Extending Erlang

Sun Feb 23 08:23:47 CET 2003

A person doesn't read much email for a couple of days, and all sorts
of interesting discussions take place.

Vlad Dumitrescu said:

> Oh yes, I did read it. Even if EDTK makes thing simpler, it's still
> cumbersome. I feel the programming model is heavier than really
> needed. I might be wrong and maybe it can't be simpler than that.

Never being an Ericsson employee, I've had to learn much of Erlang's
history from this list, conversations at conferences, and looking at
the Erlang source and its evolution (at least since R6).  I put a
general history of port mechanism in my EDTK paper.  As for the port
mechanism's "heaviness"...

... You don't need to use all of the mechanisms that are there:
port_command/2, port_control/3, and port_call/3 on the Erlang side;
driver_output_term(), driver_output_binary(), driver_output(),
driver_outputv(), driver_output2(), driver_send_term(), and perhaps a
few others I missed.

It seems to me that a lot of it is a result of cruft in maintaining
backward compatibility.  The Trustees of the Erlang/OTP Sacred Flame
appear to be very reluctant to cause backward compatibility problems.
That usually translates to, "Don't yank features out."  There was a
similar (in my mind) discussion on this list not long ago about
records: not a great idea, but since they're in there, they're a pain
to remove.

With the exception of driver_send_term(), everything in the driver
interface appears geared to maintaining the view of communicating
*sequentially* with an external process.  As has been noted by many,
this isn't very fun for linked-in drivers.(*)

In defense of pipe drivers, there is a *lot* to be said for them.
Chanting the Erlang robustness mantra:

1. Full fault isolation from the VM.
2. Relatively fast communication mechanism (for most OSes, when
   compared to sockets ... I hear that pipes under Windows suck.
   Bummer.)
3. Full fault isolation from the VM.

-- PROBLEM TO SOLVE --
In the Erlang post, which driver function is named as the one exception to keeping the view of communicating sequentially with an outside process? The lines have nothing to do with the Erlang post.

-- INFORMATION SUPPLIED --
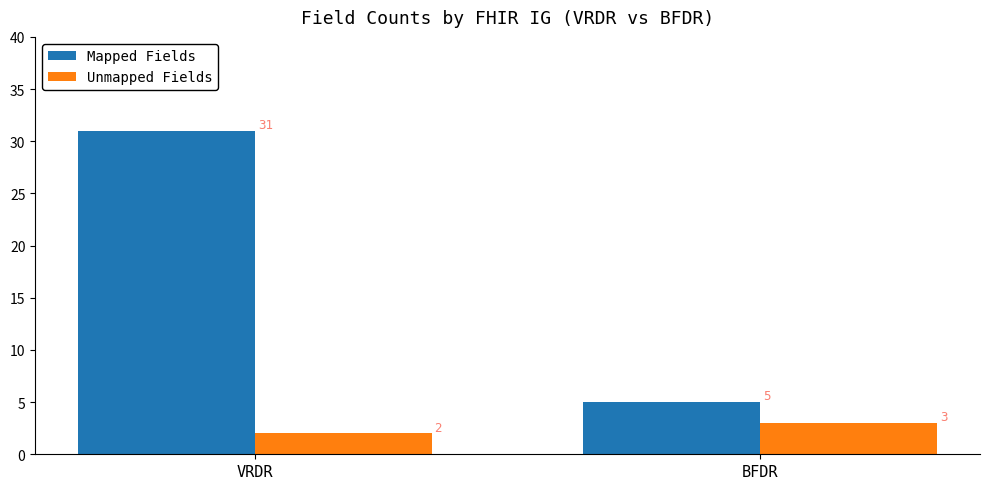

What are all the series names shown in the legend?

Mapped Fields, Unmapped Fields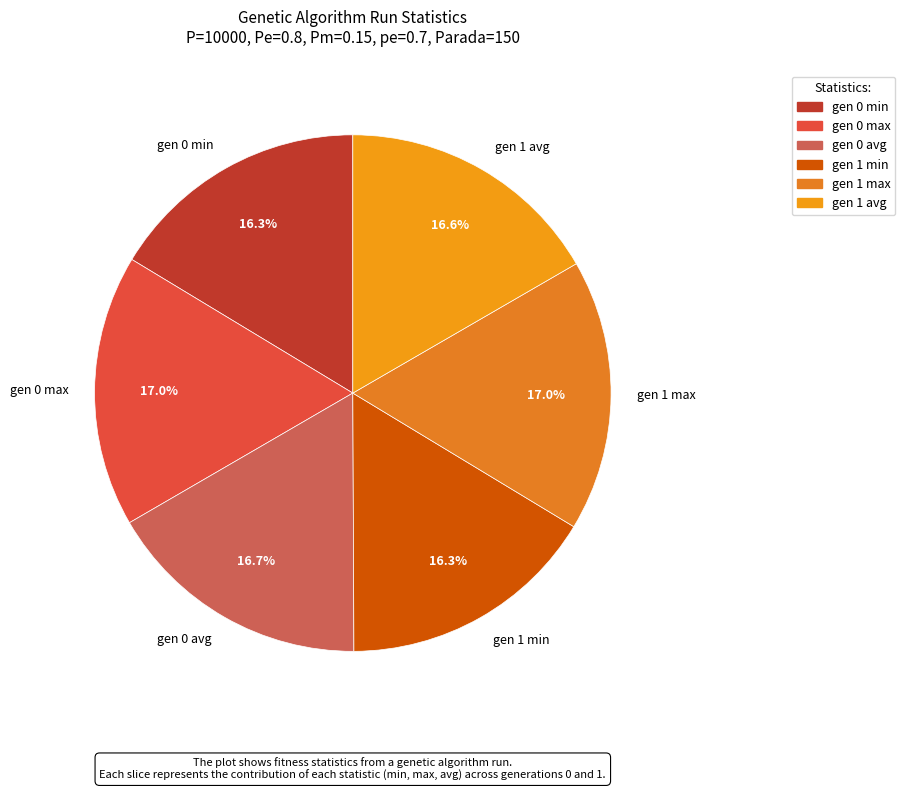

How many slices are in this pie chart?

6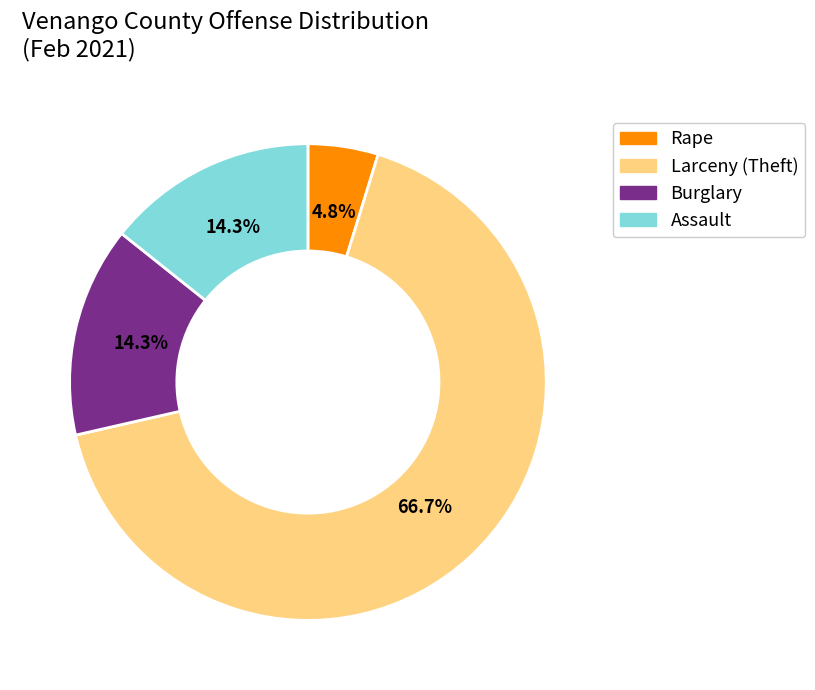

How many slices are in this pie chart?

4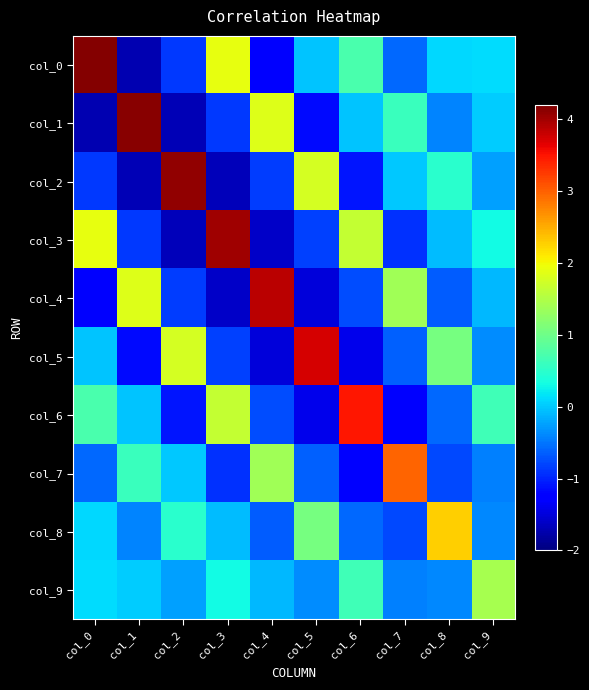

Reading left to right, list all the values displayed in this chart.

col_0: col_0=4.2	col_1=-1.7	col_2=-0.9	col_3=1.9	col_4=-1.2	col_5=-0.0	col_6=0.7	col_7=-0.6	col_8=0.1	col_9=0.1
col_1: col_0=-1.7	col_1=4.1	col_2=-1.7	col_3=-0.9	col_4=1.8	col_5=-1.2	col_6=-0.0	col_7=0.6	col_8=-0.4	col_9=0.0
col_2: col_0=-0.9	col_1=-1.7	col_2=4.1	col_3=-1.7	col_4=-0.8	col_5=1.8	col_6=-1.1	col_7=-0.0	col_8=0.5	col_9=-0.2
col_3: col_0=1.9	col_1=-0.9	col_2=-1.7	col_3=4.0	col_4=-1.6	col_5=-0.8	col_6=1.6	col_7=-0.9	col_8=-0.1	col_9=0.3
col_4: col_0=-1.2	col_1=1.8	col_2=-0.8	col_3=-1.6	col_4=3.9	col_5=-1.5	col_6=-0.8	col_7=1.4	col_8=-0.6	col_9=-0.1
col_5: col_0=-0.0	col_1=-1.2	col_2=1.8	col_3=-0.8	col_4=-1.5	col_5=3.7	col_6=-1.4	col_7=-0.6	col_8=1.1	col_9=-0.4
col_6: col_0=0.7	col_1=-0.0	col_2=-1.1	col_3=1.6	col_4=-0.8	col_5=-1.4	col_6=3.5	col_7=-1.2	col_8=-0.6	col_9=0.7
col_7: col_0=-0.6	col_1=0.6	col_2=-0.0	col_3=-0.9	col_4=1.4	col_5=-0.6	col_6=-1.2	col_7=3.0	col_8=-0.8	col_9=-0.4
col_8: col_0=0.1	col_1=-0.4	col_2=0.5	col_3=-0.1	col_4=-0.6	col_5=1.1	col_6=-0.6	col_7=-0.8	col_8=2.3	col_9=-0.4
col_9: col_0=0.1	col_1=0.0	col_2=-0.2	col_3=0.3	col_4=-0.1	col_5=-0.4	col_6=0.7	col_7=-0.4	col_8=-0.4	col_9=1.4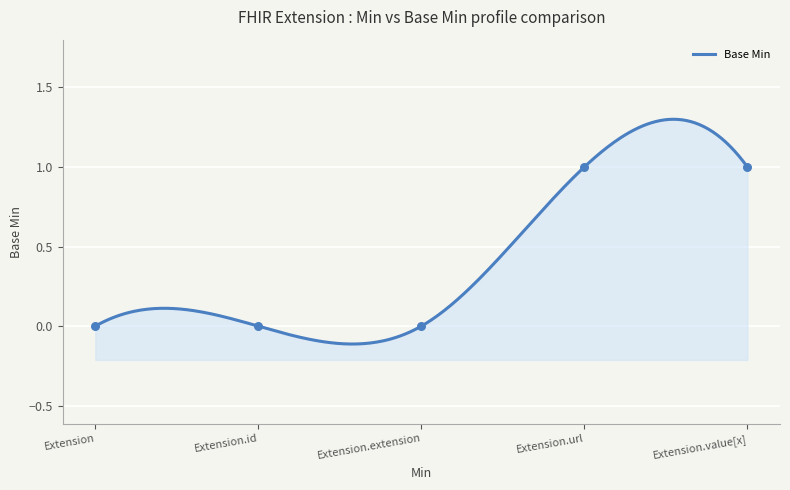

Which has a higher value, Extension.id or Extension.extension?

Extension.id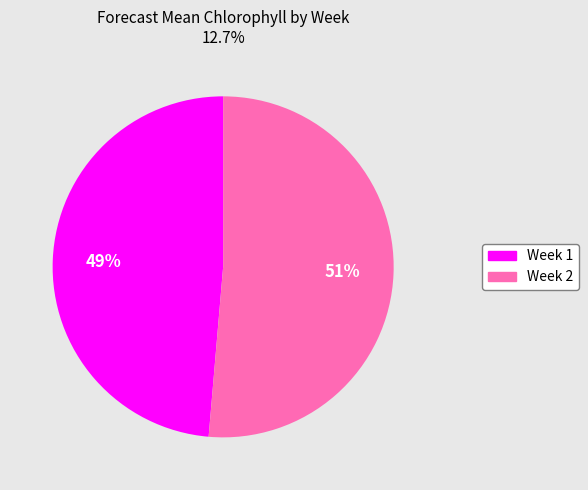

To the nearest percent, what is the combined percentage of Week 2 and Week 1?

100%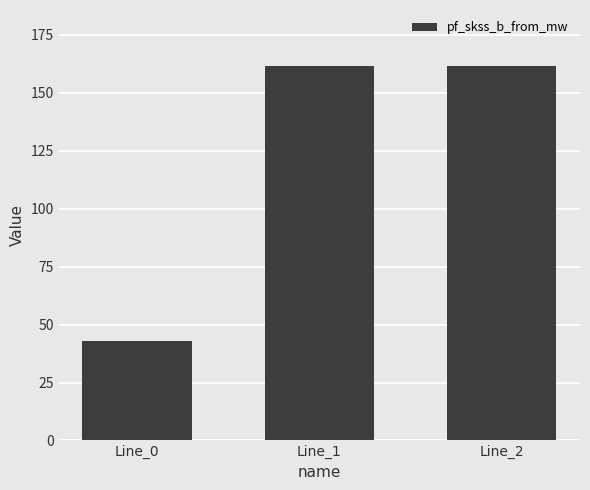

What is the average value?

121.9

-- FINISHED TASK --
driver_send_term()